Die Cyberattacke auf die Südwestfalen IT im Oktober 2023 betraf Plettenberg wie insgesamt mehr als 100 Kommunen und Organisationen. „Da kam uns zugute, dass nach dem Starkregenereignis 2018 ein Krisenstab für außergewöhnliche Ereignisse gebildet worden war. Als der Cyberangriff kam, haben wir sofort diesen Stab einberufen und die nötigen Maßnahmen ergriffen. Auch das können Sie nicht als Bürgermeister alleine regeln. Die Verwaltung muss in solchen Situationen als Team an einem Strang ziehen.“

Die Lage des städtischen Haushalts
In Schultes Brust schlägt das Kämmererherz. Schließlich bekleidete er diese Funktion viele Jahre lang und zeitweise auch noch in Personalunion als Bürgermeister. „Wir waren auf einem guten Weg, hatten vier bis fünf Millionen Miese, aber Planungen, das Defizit auf eine Million zu verringern. Doch dann ist die Wirtschaft zusammengebrochen, es kam eine Tariferhöhung um zehn Prozent, die Energiekosten stiegen. Jetzt gehen wir von einem Minus zwischen 10 und 15 Millionen aus. Das ist so, als wenn du auf der Zielgeraden bist und einer reißt dir von hinten die Beine weg.“ Es sei einfach frustrierend. „Wir haben Sparbemühungen umgesetzt, aber am Ende funktioniert es nicht.“
Das Image der Stadtverwaltung
Das vor allem im Vorfeld der Kommunalwahl zu Tage getretene schlechte Image der Stadtverwaltung bei der Bevölkerung habe ihn und auch alle Mitarbeitenden im Rathaus schwer getroffen, sagt Schulte. „Zumal ich oftmals positive Rückmeldungen bekomme, dass zum Beispiel durch die Terminvergabe die Wartezeiten im Einwohnermeldeamt so gut wie wegfallen. Oder Leute berichten, dass sie ein Gespräch im Bauamt hatten, weil sie in Plettenberg investieren wollten, und das sei top gelaufen.“ Es würden aber die negativen Dinge hochgespielt. „Ein Riesenproblem ist inzwischen, dass Leute im Rathaus aufschlagen und glauben, sie können auf die Mitarbeiter einschlagen, weil die schließlich von ihren Steuern bezahlt würden. Das ist wirklich schlimm geworden.“ Auch wenn es glücklicherweise noch nicht zu gewalttätigen Übergriffen gekommen sei, habe man sich im Rathaus entsprechend eingestellt und Sicherheitsvorkehrungen getroffen. Die Zugangsregelung über die Rezeption im Rathaus findet Schulte nach wie vor sinnvoll. In Zeiten von Homeoffice seien nicht immer alle Mitarbeiter im Haus. Die Besucher könnten gelenkt werden und müssten nicht suchend durch die Flure laufen.

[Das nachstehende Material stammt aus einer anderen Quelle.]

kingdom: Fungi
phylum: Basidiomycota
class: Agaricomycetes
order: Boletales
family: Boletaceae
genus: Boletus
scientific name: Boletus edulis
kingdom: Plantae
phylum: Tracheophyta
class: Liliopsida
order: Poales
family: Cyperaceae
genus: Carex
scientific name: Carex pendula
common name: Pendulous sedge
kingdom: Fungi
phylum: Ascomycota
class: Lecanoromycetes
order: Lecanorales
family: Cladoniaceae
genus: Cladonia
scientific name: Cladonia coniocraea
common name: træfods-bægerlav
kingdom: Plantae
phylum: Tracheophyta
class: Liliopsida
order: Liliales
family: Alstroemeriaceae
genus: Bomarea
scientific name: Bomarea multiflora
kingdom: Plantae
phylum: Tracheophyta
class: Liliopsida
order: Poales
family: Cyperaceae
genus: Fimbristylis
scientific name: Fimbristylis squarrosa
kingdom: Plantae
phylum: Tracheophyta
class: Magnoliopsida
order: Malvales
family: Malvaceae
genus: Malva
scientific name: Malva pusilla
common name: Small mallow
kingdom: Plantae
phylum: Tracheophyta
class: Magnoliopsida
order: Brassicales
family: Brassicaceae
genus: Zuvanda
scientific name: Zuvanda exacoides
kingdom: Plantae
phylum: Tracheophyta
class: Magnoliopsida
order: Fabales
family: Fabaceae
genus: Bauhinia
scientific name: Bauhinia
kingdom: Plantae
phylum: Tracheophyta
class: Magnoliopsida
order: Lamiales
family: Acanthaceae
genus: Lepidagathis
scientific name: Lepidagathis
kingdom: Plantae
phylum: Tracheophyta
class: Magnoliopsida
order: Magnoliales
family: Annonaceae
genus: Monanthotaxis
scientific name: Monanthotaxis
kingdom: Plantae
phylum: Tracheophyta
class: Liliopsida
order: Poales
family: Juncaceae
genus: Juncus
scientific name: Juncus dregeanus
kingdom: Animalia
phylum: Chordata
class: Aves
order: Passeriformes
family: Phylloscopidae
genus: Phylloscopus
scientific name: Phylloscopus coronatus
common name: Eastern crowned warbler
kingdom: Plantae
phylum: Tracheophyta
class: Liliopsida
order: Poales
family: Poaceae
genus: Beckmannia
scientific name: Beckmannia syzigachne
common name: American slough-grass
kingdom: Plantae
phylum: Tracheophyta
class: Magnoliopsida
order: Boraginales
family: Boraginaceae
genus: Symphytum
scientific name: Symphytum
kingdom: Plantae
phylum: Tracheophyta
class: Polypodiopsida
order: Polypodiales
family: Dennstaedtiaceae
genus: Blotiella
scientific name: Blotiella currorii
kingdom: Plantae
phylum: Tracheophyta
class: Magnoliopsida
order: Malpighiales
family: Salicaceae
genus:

Darum verlässt Ulrich Schulte Plettenberg
Ulrich Schulte beendet seine Bürgermeisterzeit ohne Reue. „Es war meine Entscheidung, dass weitere fünf Jahre mir nicht guttun würden, aber auch Plettenberg nicht“, gesteht er. Ende des Jahres werden er und seine Frau Sabine aus Plettenberg wegziehen nach Norddeutschland. „Dass ich Plettenberg mal verlasse, hätte ich vor drei Jahren noch nicht gedacht. Plettenberg war für mich immer der sichere Ort, was mir sehr wichtig war. Aber ich habe mich verändert. Das Amt hat mich verändert. Jetzt will ich etwas Neues kennenlernen und mich auf das einstellen, was kommt.“ Das Ehepaar Schulte zieht in eine dörfliche Umgebung. „Wenn ich Brötchen hole, fahre ich zwölf Minuten mit dem Auto.“
Die berufliche Zukunft
Ulrich Schulte wird erst mal ein halbes Sabbatjahr einlegen. „Dann werde ich weitersehen. Ich schaue ab und zu schon mal in die Stellenbörsen.“ Es komme aber mit ziemlicher Sicherheit keine Tätigkeit in einer Verwaltung infrage.
Und Plettenberg?
Man werde ihn sicher in Plettenberg wiedersehen, kündigt Ulrich Schulte an. Gerne möchte er zum Beispiel weiter im Biergericht des Schützenvereins Blau-Weiß Sundhelle aktiv bleiben. Aber auch aus der Ferne werde er das Geschehen in der Vier-Täler-Stadt verfolgen. „Ich befürworte daher den FDP-Antrag, Ratssitzungen im Livestream zu übertragen“, sagt er schmunzelnd.
In der ihm zukünftig mehr zur Verfügung stehenden Freizeit möchte Schulte sportlich wieder aktiver werden: Mountainbike fahren und Walking. Gut möglich, dass er dann auch mal wieder beim P-Weg-Marathon startet. „Und ich schaffe mir wieder ein Aquarium an“, verrät Schulte.
Seine letzten Arbeitstage als Bürgermeister sind noch ausgefüllt mit Aufgaben. Erst Ende Oktober wird es langsam ruhiger. Dann steht eine Tour nach Norderney zusammen mit den anderen scheidenden Bürgermeistern aus dem Märkischen Kreis auf dem Programm.
Am 4. November wird Ulrich Schulte als Zuschauer in der Ratssitzung verfolgen, wie Martina Reinhold als dienstältestes Ratsmitglied dem neuen Bürgermeister Ralf Beßler die Amtskette übergibt.